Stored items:
_ _ _ _ _ _ _
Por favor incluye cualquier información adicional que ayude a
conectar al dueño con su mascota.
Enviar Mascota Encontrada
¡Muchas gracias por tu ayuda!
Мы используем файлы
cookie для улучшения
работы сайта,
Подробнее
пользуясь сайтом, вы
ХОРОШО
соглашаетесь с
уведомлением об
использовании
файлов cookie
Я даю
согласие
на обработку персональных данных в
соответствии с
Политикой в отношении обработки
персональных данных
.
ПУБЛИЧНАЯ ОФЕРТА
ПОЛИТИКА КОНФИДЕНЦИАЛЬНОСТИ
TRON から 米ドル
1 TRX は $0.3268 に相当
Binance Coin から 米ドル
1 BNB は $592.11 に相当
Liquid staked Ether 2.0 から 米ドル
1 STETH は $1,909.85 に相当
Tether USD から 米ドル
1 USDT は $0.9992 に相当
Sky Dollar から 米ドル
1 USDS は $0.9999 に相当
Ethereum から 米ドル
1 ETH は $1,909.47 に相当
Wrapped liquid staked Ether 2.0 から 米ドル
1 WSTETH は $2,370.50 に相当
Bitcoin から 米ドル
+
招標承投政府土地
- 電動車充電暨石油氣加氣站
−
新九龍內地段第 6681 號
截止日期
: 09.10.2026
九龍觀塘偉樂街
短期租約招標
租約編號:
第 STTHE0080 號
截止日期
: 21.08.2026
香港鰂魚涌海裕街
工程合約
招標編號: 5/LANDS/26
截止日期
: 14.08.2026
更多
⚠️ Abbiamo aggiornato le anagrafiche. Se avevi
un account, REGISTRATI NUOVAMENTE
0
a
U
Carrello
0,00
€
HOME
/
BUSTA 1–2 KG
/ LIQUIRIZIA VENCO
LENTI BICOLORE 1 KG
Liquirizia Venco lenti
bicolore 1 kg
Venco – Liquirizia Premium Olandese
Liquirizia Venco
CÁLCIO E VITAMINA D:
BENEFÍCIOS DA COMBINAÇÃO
_ _ _ _ _ _ _
Every line that contains the string "staked" should be returned from the data.

__OUTPUT FOR THIS TASK__.
Liquid staked Ether 2.0 から 米ドル
Wrapped liquid staked Ether 2.0 から 米ドル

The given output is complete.